A doctor walks in and asks the nurse who is taking my blood what she does with the used needles. “We sterilize them after use then they are incinerated,” she replies. He waves his hand back and forth while telling her, “No more. We are now instructed by the Ministry of Environment there are no facilities for this, so we are to sterilize them and reuse them.”

We finish and walk outside, passing the Kalashnikov wielding guards (which are in front of nearly every building in Baghdad), fight our way through some traffic then try to find some black market petrol. We run out during our futile seeking-there are even less black marketers as the shortage grows more severe by the day.

Abut Talat explains in frustration how his son drove his car too much last night as he pulls his plastic jug and siphon tube from the trunk. We nervously watch cars pass while waiting to grab a couple of liters from someone…hoping for a fuel handout rather than a kidnapping.

Finally amidst this desperate fuel shortage a generous couple pulls over and give us some of the precious liquid and we’re off to get scalped at the black market.

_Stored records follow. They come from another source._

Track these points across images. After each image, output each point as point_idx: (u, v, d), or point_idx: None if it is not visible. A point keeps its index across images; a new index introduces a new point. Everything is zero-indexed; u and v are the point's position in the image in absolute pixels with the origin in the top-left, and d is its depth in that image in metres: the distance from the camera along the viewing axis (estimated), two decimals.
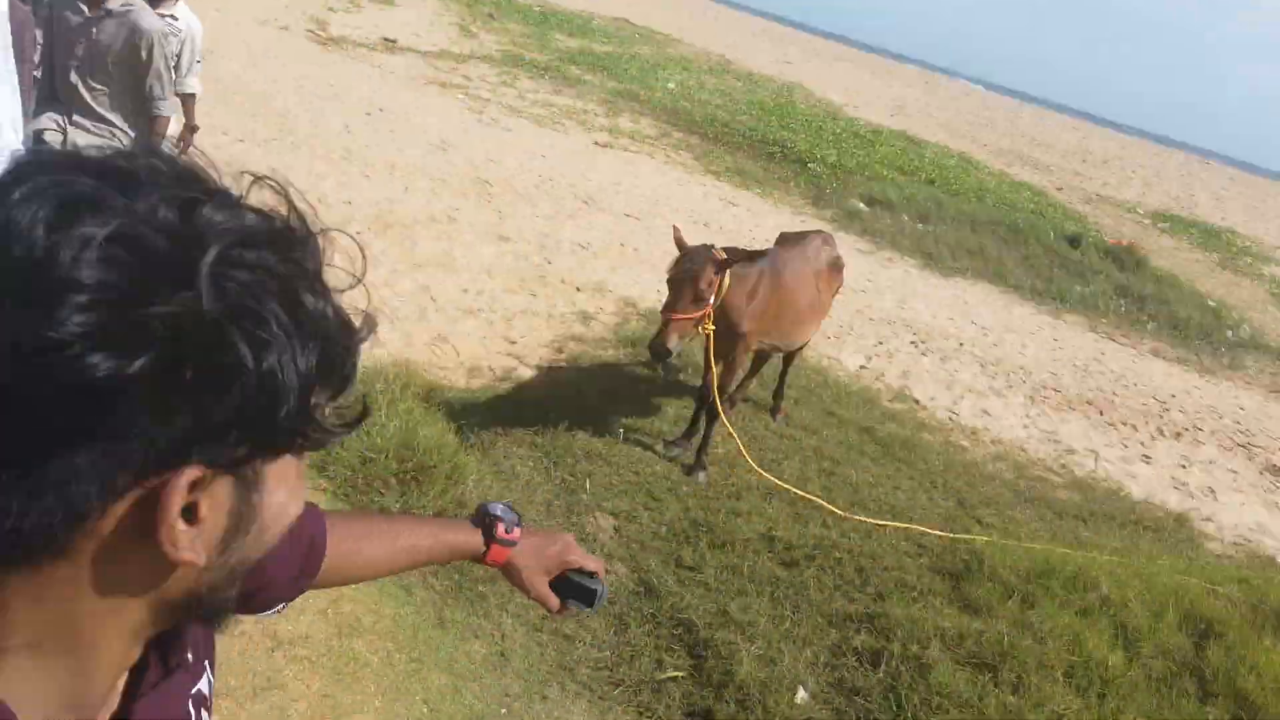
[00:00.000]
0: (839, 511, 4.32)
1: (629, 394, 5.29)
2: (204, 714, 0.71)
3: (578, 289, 7.04)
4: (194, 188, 0.51)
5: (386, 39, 15.70)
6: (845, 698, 3.19)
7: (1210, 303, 12.79)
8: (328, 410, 0.56)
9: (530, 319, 6.29)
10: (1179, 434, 7.62)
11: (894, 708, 3.13)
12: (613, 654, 3.18)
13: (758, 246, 4.68)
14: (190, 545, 0.53)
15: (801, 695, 3.16)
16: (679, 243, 4.08)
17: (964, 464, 5.65)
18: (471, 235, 7.54)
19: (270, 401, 0.50)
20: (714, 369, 4.28)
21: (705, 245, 4.02)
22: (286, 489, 0.59)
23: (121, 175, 0.50)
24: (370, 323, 0.57)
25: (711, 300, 3.94)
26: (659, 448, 4.66)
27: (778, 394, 5.41)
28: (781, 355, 5.28)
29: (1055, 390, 7.90)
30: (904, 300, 9.48)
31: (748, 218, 11.14)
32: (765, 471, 4.51)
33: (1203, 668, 3.52)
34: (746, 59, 25.54)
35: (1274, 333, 12.48)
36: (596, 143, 12.94)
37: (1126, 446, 7.04)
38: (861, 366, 7.17)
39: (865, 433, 5.55)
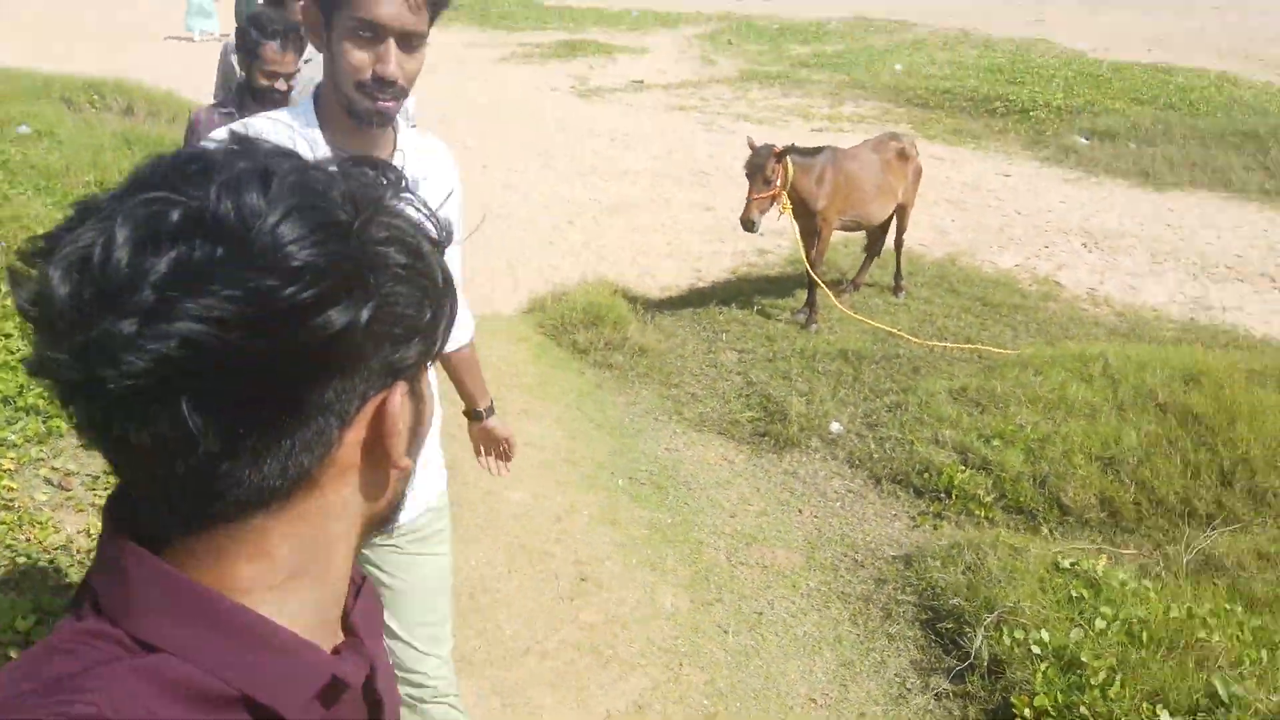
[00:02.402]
0: (913, 339, 5.75)
1: (775, 290, 7.02)
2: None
3: (762, 234, 8.83)
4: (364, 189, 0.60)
5: (634, 81, 18.45)
6: (868, 428, 4.75)
7: None
8: None
9: (718, 257, 8.20)
10: None
11: (900, 430, 4.64)
12: (711, 410, 5.01)
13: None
14: (404, 452, 0.64)
15: (835, 426, 4.77)
16: (750, 145, 5.81)
17: (1073, 318, 6.65)
18: (681, 210, 9.62)
19: (445, 311, 0.62)
20: (803, 245, 5.97)
21: (767, 144, 5.71)
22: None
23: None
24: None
25: (778, 183, 5.61)
26: (785, 316, 6.36)
27: (896, 274, 6.82)
28: (892, 240, 6.72)
29: (1229, 268, 8.32)
30: (1092, 215, 10.11)
31: (948, 167, 12.20)
32: (864, 319, 6.04)
33: (1156, 391, 4.57)
34: (986, 27, 25.58)
35: None
36: (813, 129, 14.56)
37: None
38: (1016, 265, 8.21)
39: (979, 300, 6.78)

Driving over a bridge near the so-called green zone I spot a building with missile holes in it-a gutted reminder, one of many, of the invasion nearly 2 years ago. The same propaganda banner for the US-backed al-Iraqia TV network hangs in the usual place-right where an old propaganda banner for Saddam Hussein once hung.

It hasn’t changed since I first photographed it last year. “The can’t work on that building,” says Abu Talat, “Because they are afraid the workers will be resistance spies, because from the top of that building you can see everything in the green zone.”

Apache helicopters rumble low over the city, their “whumping” blades leaving wakes of car alarms through the streets.

Back at my hotel I indulge my daily ritual of asking the owner if I have hot water yet. The cold showers are getting old now that the temperature has dropped and it remains chilly.

This morning I was awakened by the usual 7am gun battles nearby. They usually coincide with the morning mortar ritual of blasts hitting the so-called green zone.

Now as I type this evening, a huge explosion rattles my walls. A gun battle with heavy automatic weapons kicks off down the street, and the usual wailing sirens of ambulances and Iraqi Police begin blaring across the city-streaming in this direction.